Die IT-Mitarbeiter sollten, auch wenn es anfangs lästig ist, unbedingt ihre Lösungen in strukturierter Form dokumentieren. Denn daraus entsteht mit der Zeit eine ziemlich umfangreiche Wissensdatenbank, die enorm Arbeitszeit sparen und den User-Support beschleunigen wird. Teile davon lassen sich später zu einer Art „Jetzt helfe ich mir selbst“ für die IT-Anwender zusammenstellen.

Limits für Reaktionszeiten gegen das Vergessen

Die Abläufe im Support müssen so angelegt sein, dass kein Ticket „auf der langen Bank“ dem Vergessen anheim fällt. Also sollte sich die Abteilung Gedanken machen, in welcher Zeit welche Anfragen und Störungen behoben sein müssen. Entsprechend lässt sich später das System mit einem Servicekatalog und den zugehörigen Service Level Agreements (SLAs) für Reaktions- und Lösungszeiten einrichten. Dabei gilt es, Vorkehrungen für den Fall zu treffen, dass ein Ticket über die Tische mehrerer Bearbeiter läuft.

Workflows, TK-Integration und Self-Services

Für solche Fälle – die betreffen zum Beispiel auch Beschaffungsmaßnahmen oder Softwareprojekte – entsteht bei vielen ITSM-Projekte recht früh der Wunsch nach Einrichtung automatischer Workflows. Solche automatischen Prozesse bieten sich zuerst bei Standardänderungen an, die ein klar definiertes Vorgehen haben. Die IT-seitige Einbindung neuer Mitarbeiter im Unternehmen ist da nur eines von vielen Beispielen.

Derlei sollte man allerdings erst einrichten, wenn das Team mit dem Ticketing-System Routine hat, weil es neue Prozesse mit sich bringt.
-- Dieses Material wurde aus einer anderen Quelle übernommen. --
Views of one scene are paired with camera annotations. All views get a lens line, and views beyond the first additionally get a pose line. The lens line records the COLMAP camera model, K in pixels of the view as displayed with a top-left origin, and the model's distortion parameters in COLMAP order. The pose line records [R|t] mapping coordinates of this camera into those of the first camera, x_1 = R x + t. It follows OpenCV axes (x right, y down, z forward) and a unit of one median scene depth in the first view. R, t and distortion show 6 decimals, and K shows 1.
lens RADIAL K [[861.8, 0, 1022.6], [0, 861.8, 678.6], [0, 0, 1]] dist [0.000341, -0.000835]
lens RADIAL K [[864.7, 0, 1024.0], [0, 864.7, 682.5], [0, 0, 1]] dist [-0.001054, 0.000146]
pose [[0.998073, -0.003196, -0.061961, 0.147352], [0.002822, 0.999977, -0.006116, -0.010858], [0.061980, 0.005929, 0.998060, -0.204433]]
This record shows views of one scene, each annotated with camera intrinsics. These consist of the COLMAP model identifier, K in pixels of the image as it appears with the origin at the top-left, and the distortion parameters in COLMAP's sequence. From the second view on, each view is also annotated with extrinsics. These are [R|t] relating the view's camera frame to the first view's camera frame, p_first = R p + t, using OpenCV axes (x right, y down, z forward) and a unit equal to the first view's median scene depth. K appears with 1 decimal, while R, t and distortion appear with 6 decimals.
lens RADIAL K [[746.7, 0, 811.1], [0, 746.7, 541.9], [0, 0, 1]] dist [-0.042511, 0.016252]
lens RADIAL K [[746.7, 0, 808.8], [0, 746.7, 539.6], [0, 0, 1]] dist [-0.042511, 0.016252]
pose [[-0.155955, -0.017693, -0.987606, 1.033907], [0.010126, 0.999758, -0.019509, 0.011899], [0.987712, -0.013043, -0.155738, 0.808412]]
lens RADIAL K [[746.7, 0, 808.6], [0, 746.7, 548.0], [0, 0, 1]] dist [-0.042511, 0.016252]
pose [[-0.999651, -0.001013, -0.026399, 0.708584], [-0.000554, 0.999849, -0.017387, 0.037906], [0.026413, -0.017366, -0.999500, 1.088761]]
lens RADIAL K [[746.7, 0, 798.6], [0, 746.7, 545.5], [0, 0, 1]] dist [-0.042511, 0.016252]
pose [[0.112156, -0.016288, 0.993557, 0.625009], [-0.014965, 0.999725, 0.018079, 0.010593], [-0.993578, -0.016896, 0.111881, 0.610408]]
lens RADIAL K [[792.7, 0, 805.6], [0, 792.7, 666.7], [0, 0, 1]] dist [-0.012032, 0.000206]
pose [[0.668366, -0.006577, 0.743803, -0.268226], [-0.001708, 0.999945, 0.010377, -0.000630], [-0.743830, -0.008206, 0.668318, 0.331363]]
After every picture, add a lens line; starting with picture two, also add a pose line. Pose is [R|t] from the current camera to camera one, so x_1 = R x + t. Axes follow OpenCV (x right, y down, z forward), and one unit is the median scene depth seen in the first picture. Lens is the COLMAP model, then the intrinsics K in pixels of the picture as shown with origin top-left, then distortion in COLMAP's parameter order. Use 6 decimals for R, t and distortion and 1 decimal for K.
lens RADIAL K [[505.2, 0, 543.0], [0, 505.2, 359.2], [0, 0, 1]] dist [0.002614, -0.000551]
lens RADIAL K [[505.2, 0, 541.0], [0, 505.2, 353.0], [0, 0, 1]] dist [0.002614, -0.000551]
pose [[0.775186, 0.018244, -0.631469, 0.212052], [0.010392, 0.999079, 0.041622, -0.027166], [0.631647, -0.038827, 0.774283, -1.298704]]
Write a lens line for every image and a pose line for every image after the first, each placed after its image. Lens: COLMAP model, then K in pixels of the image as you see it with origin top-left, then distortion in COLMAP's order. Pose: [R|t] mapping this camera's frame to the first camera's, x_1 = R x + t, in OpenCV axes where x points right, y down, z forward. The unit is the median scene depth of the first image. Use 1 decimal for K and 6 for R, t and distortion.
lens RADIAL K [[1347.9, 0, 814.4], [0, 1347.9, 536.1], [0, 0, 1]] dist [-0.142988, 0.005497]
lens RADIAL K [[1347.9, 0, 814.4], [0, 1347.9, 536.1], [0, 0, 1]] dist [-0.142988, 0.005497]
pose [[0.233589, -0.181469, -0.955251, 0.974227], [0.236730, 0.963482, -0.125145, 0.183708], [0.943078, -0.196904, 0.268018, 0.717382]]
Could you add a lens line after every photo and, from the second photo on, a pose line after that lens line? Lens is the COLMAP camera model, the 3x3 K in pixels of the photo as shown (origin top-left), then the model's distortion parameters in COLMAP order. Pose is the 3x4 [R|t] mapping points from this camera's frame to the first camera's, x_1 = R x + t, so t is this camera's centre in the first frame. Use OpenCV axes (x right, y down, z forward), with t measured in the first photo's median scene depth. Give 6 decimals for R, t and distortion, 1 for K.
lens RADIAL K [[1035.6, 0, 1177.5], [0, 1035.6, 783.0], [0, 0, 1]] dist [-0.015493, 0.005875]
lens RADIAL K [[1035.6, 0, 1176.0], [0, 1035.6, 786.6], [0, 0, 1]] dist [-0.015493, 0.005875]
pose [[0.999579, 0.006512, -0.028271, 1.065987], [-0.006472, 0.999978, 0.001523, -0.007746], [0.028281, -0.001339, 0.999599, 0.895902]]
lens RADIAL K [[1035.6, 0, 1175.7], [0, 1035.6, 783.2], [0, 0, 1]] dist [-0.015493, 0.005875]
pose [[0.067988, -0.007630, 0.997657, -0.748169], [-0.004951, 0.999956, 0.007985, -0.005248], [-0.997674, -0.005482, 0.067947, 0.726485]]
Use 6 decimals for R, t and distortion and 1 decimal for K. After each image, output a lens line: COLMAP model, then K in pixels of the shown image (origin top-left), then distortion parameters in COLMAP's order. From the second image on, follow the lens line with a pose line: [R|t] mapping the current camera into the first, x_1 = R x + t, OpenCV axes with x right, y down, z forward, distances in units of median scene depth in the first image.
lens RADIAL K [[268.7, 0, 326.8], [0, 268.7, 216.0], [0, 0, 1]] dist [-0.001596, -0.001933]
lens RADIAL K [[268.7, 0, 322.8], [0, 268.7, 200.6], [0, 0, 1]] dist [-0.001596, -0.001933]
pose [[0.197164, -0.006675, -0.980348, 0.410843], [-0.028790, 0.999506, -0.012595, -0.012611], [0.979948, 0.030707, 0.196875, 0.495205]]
Auch sollte die Einrichtung von Workflows schrittweise erfolgen und jederzeit nachjustierbar sein; denn deren Anlage kann sich als vertrackt und fehlerträchtig erweisen.

Bei Anruf schon die User-Konfiguration auf dem Monitor

Als sehr praktisch hat sich die Kopplung von OTRS mit VoIP-Telefonanlagen erwiesen. Denn bei einem Anruf sieht der Support sofort, wer anruft und welche IT-Umgebung der Anrufer hat. Wenn die TK-Anlage, Telefone oder PC-Softphones „Action-URLs“ unterstützen, lassen sich in der Hotline sogar unmittelbar Aktionen auslösen.

Bei der Neueinführung eines Helpdesk-Systems werden die meisten User aus Gewohnheit die Durchwahl eines ihnen bekannten Support-Mitarbeiters anrufen oder ihm „zwischen Tür und Angel“ Wünsche und Probleme mitteilen. Hier hilft nur Erziehung, der wiederholte Hinweis, dass es nur eine zentrale Nummer und eine interne E-Mail-Adresse für den Support gibt, während jeder andere Kontakt den Service nur verzögert, weil dieser IT-Mitarbeiter das Anliegen vergessen könnte und nun ein Ticket aufsetzen muss, das längst vorliegen könnte.

Die Anwender mit Bedacht mitnehmen

Ferner ist es nützlich, ein einfaches Webformular einzurichten, in dem User ihr Anliegen ohne Ausfüllen von Detailinformationen unstrukturiert eintragen können. Hauptsache ist, dass sich eine automatische Zuordnung des Tickets einrichten lässt, zum Beispiel über die Stichwortvorgabe „Problem mit Drucker“. Dieses Formular, lässt sich später zu einem umfangreicheren Self-Service-Portal ausbauen.

Wichtig ist, die Anwender behutsam und schrittweise an das sich anonym anfühlende Ticketing heranzuführen. Eine Einführung neuer Service-Prozesse „von oben“ ist ebenso fatal wie Fehler in der technischen Konfiguration des Systems. Unabhängig davon ist eine klare managementseitige Unterstützung des Vorhabens und das „Mitnehmen“ der Anwender unerlässlich für den Projekterfolg.